But in these days we have
our youths taken to the professors' theatre, the rhetoricians, as we call
them. The class made its appearance a little before Cicero's time, and was
not liked by our ancestors, as is evident from the fact that, when Crassus
and Domitius were censors, they were ordered, as Cicero says, to close "the
school of impudence." However, as I was just saying, the boys are taken to
schools in which it is hard to tell whether the place itself, or their
fellow-scholars, or the character of their studies, do their minds most
harm. As for the place, there is no such thing as reverence, for no one
enters it who is not as ignorant as the rest. As for the scholars, there can
be no improvement, when boys and striplings with equal assurance address,
and are addressed by, other boys and striplings. As for the mental exercises
themselves, they are the reverse of beneficial. Two kinds of subject-matter
are dealt with before
the rhetoricians, the persuasive and the
controversial. The persuasive, as being comparatively easy and requiring
less skill, is given to boys. The controversial is assigned to riper
scholars, and, good heavens! what strange and astonishing productions are
the result!
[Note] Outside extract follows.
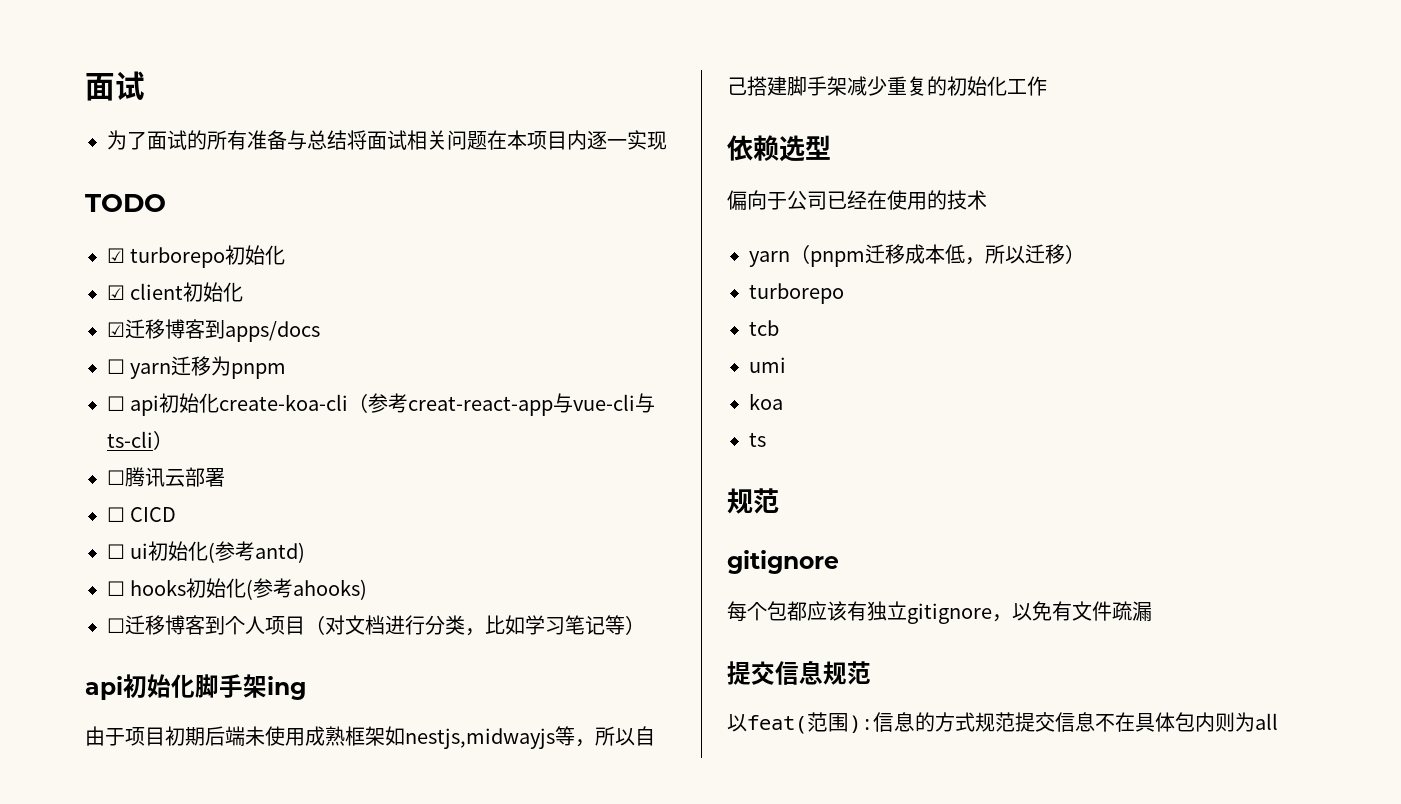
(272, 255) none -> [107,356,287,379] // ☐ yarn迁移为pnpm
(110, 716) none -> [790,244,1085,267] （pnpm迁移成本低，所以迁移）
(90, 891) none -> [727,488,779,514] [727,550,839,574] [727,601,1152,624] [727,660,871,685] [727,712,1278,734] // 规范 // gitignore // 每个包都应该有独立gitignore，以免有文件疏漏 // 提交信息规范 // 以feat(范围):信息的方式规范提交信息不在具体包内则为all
It comes to pass that subjects remote from all reality are
actually used for declamation. Thus the reward of a tyrannicide, or the
choice of an outraged maiden, or a remedy for a pestilence, or a mother's
incest, anything, in short, daily discussed in our schools, never, or but
very rarely in the courts, is dwelt on in grand language.
1
1 [The rest of Messala's speech is lost. Maternus is now again the speaker.]